Sulphuric acid in the age of technology

DIGITALISATION

Sulphuric acid in the age of technology

In today’s dynamic business landscape, digitalisation has become a powerful tool for companies seeking to enhance operations. By leveraging real-time plant data, organisations can create more meaningful interactions between operations teams, technical experts within the industry and the power of machine learning. David Dericotte and Linda Colby of Elessent Clean Technologies introduce the MECS® digital advisor, a web-based dashboard for plant performance assessment, troubleshooting and a supplemental mentoring tool for less experienced engineers and operators.

Traditionally, sulphuric acid plant operations have relied on legacy historian systems for data collection and knowledgeable staff with engineering insights and experience to interpret this data. These historian systems record process, lab and sometimes field-collected data without predictive algorithms, resulting in limited interaction with the operations team. However, the landscape is changing rapidly. Advanced analytics models, including machine learning and artificial intelligence, can be incorporated to go beyond traditional regression analysis. These tools can reveal hidden patterns and complex interdependencies, enabling more precise modelling of core plant functions for operations and maintenance planning.

In addition, it addresses down-to-earth, day-to-day needs for real-time collaboration, integrated turn-around planning, and mentoring of new hires.

SET OF TASKS:
a - Answer these questions using the article on sulfuric acid plant digitalization:
(i) Who introduces the MECS® digital advisor, and what company are they with?
(ii) What kinds of data do legacy historian systems record?
(iii) What do advanced analytics models go beyond?
b - Turn the paragraph of the article on sulfuric acid plant digitalization that begins "Traditionally, sulphuric acid plant operations" into a short bulleted list that keeps its main facts.
c - Continue the article on sulfuric acid plant digitalization from its final sentence.
The material comes from a separate source.

[Dataset excerpt]
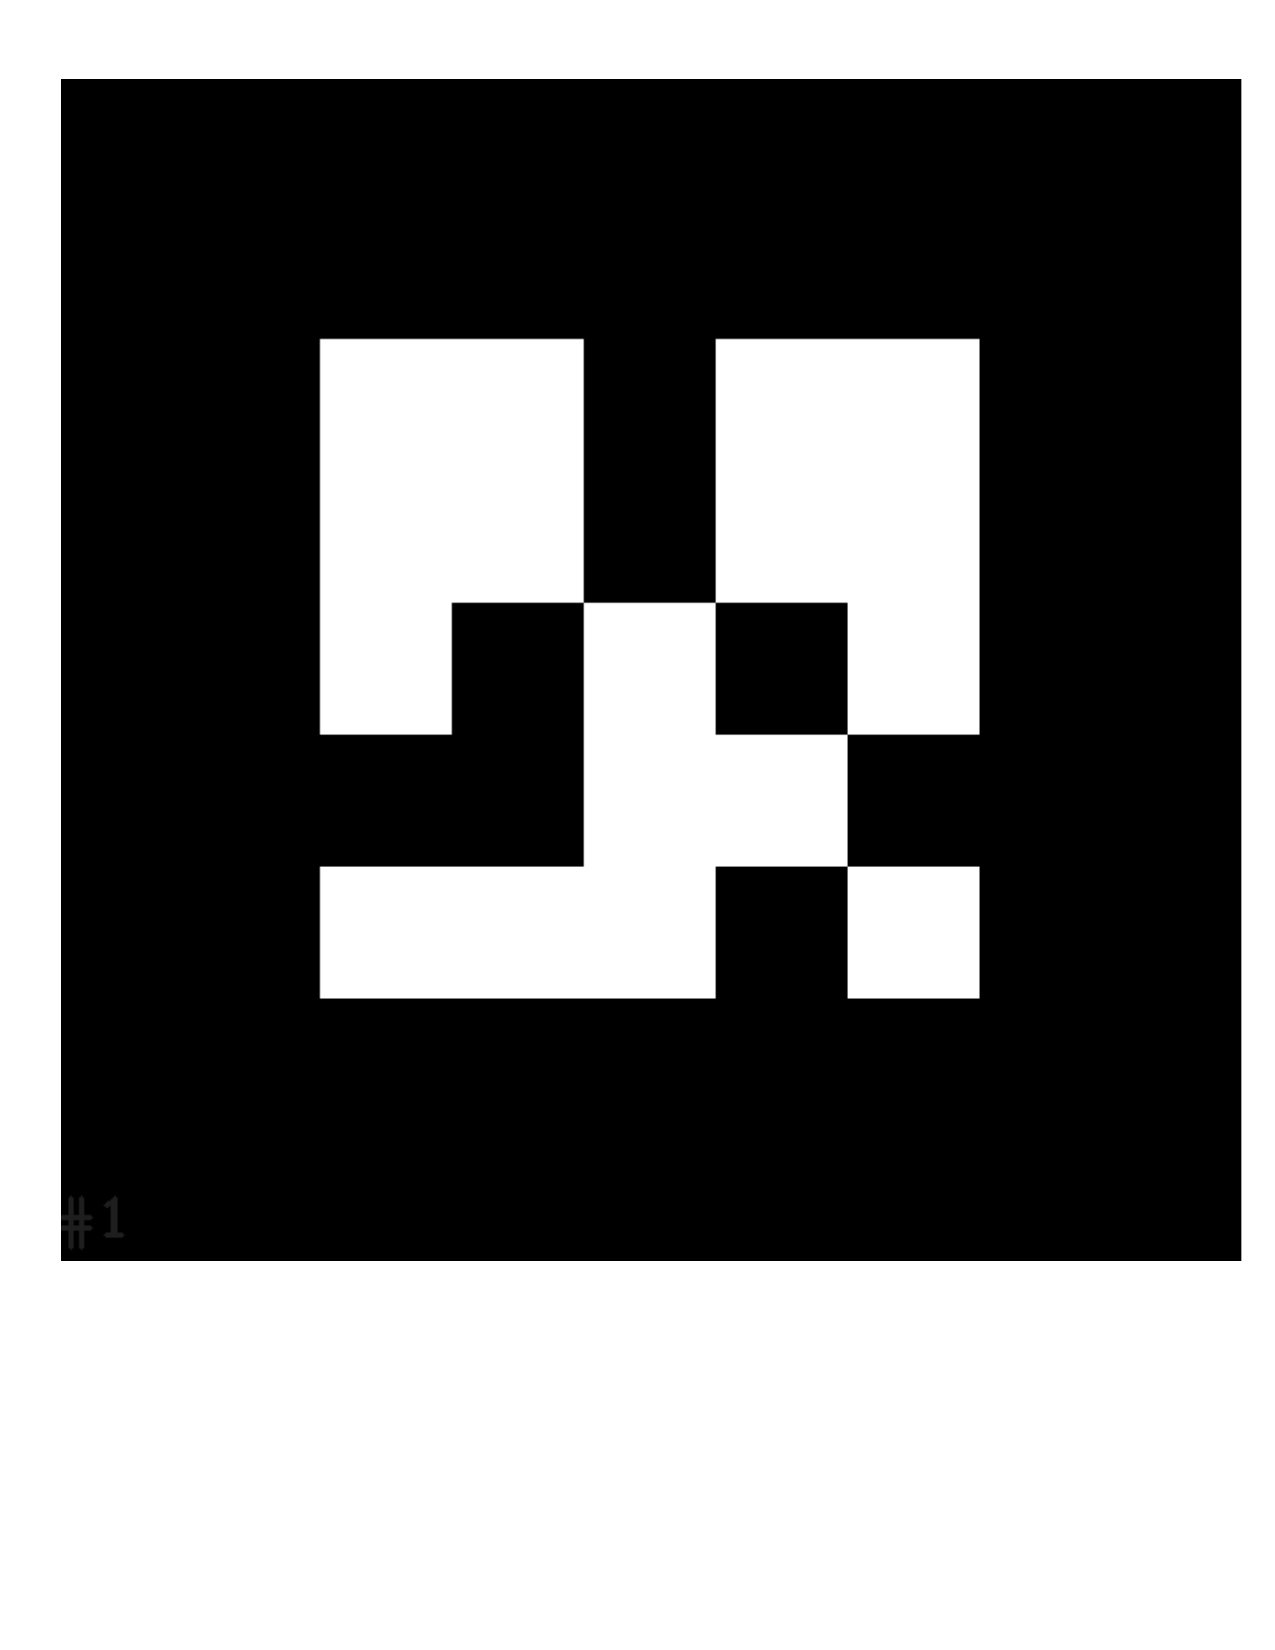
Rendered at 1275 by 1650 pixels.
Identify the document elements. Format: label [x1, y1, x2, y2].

picture [61, 79, 1242, 1261]
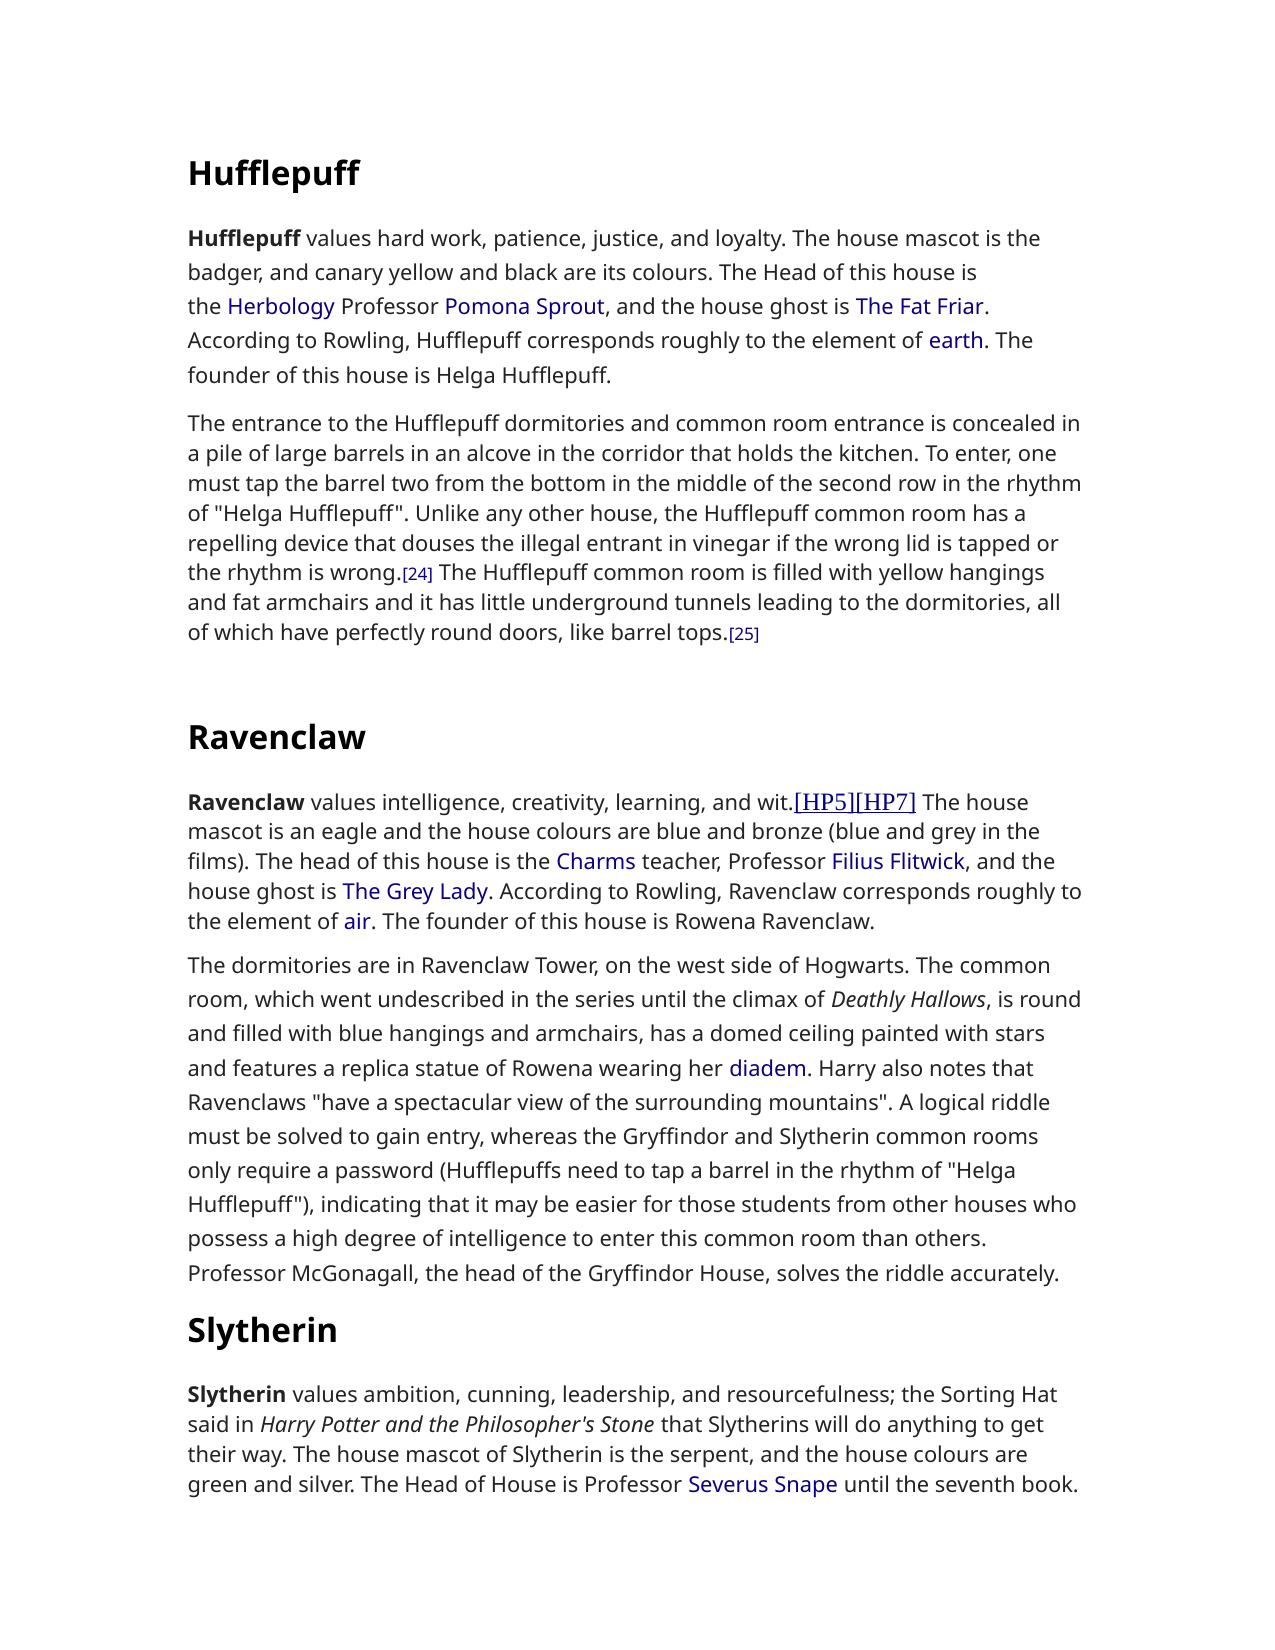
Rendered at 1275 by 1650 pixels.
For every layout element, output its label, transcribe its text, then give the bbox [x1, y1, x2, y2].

text Slytherin values ambition, cunning, leadership, and resourcefulness; the Sorting Hat said in Harry Potter and the Philosopher's Stone that Slytherins will do anything to get their way. The house mascot of Slytherin is the serpent, and the house colours are green and silver. The Head of House is Professor Severus Snape until the seventh book. [187, 1379, 1087, 1498]
subtitle Ravenclaw [187, 661, 1087, 759]
text Ravenclaw values intelligence, creativity, learning, and wit.[HP5][HP7] The house mascot is an eagle and the house colours are blue and bronze (blue and grey in the films). The head of this house is the Charms teacher, Professor Filius Flitwick, and the house ghost is The Grey Lady. According to Rowling, Ravenclaw corresponds roughly to the element of air. The founder of this house is Rowena Ravenclaw. [187, 787, 1087, 936]
text The entrance to the Hufflepuff dormitories and common room entrance is concealed in a pile of large barrels in an alcove in the corridor that holds the kitchen. To enter, one must tap the barrel two from the bottom in the middle of the second row in the rhythm of "Helga Hufflepuff". Unlike any other house, the Hufflepuff common room has a repelling device that douses the illegal entrant in vinegar if the wrong lid is tapped or the rhythm is wrong.[24] The Hufflepuff common room is filled with yellow hangings and fat armchairs and it has little underground tunnels leading to the dormitories, all of which have perfectly round doors, like barrel tops.[25] [187, 408, 1087, 647]
text Hufflepuff values hard work, patience, justice, and loyalty. The house mascot is the badger, and canary yellow and black are its colours. The Head of this house is the Herbology Professor Pomona Sprout, and the house ghost is The Fat Friar. According to Rowling, Hufflepuff corresponds roughly to the element of earth. The founder of this house is Helga Hufflepuff. [187, 223, 1087, 389]
subtitle Hufflepuff [187, 150, 1087, 195]
text The dormitories are in Ravenclaw Tower, on the west side of Hogwarts. The common room, which went undescribed in the series until the climax of Deathly Hallows, is round and filled with blue hangings and armchairs, has a domed ceiling painted with stars and features a replica statue of Rowena wearing her diadem. Harry also notes that Ravenclaws "have a spectacular view of the surrounding mountains". A logical riddle must be solved to gain entry, whereas the Gryffindor and Slytherin common rooms only require a password (Hufflepuffs need to tap a barrel in the rhythm of "Helga Hufflepuff"), indicating that it may be easier for those students from other houses who possess a high degree of intelligence to enter this common room than others. Professor McGonagall, the head of the Gryffindor House, solves the riddle accurately. [187, 950, 1087, 1287]
subtitle Slytherin [187, 1306, 1087, 1352]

PER-TASK OUTPUTS:
a -
(i) David Dericotte and Linda Colby of Elessent Clean Technologies.
(ii) Process, lab and sometimes field-collected data.
(iii) Traditional regression analysis.

b -
- Sulfuric acid plants have traditionally relied on legacy historian systems to collect data and on experienced staff to interpret it.
- These systems record process, lab and sometimes field-collected data without predictive algorithms, so they interact little with the operations team.
- Advanced analytics, including machine learning and artificial intelligence, can go beyond traditional regression analysis.
- These tools reveal hidden patterns and complex interdependencies, allowing more precise modeling of core plant functions for operations and maintenance planning.

c -
MECS® digital advisor is a web-based dashboard that provides clients with a graphical way to visualise their plant data. It functions similarly to how subject matter experts (SMEs) would evaluate data to assess plant performance and troubleshoot issues. It is custom-built for each individual plant based on the customer’s latest set of P&IDs, instrumentation information, LIMS and CIMS data. Using the data from the instruments or tag data, custom dashboards are developed to visualise data via data trends, comparisons, ratios, data analytics and other leading indicators that predict plant performance. This is intended to help reduce process operational creep. Each graphic includes some level of explanation and operation direction. Dashboards can communicate progress on key improvement initiatives across multiple levels in the client organisation. Should the tracked key process variables or indicators exceed targeted limits or exhibit suspect behaviour, an event notification can be sent to SMEs and key customer personnel, if desired. Additionally, from the website, users can access, download, and print reports.

Fig. 1: Characteristic first-order response to a step change (a) and recurring pattern in data signal (b)

This type of in-depth data evaluation can also allow client and MECS engineers to better collaborate on turnaround planning. An example could be the review of the converter health. By comparing converter operational trends to previous MECS® PeGASyS™ data, catalyst screening and loadings can be better optimised.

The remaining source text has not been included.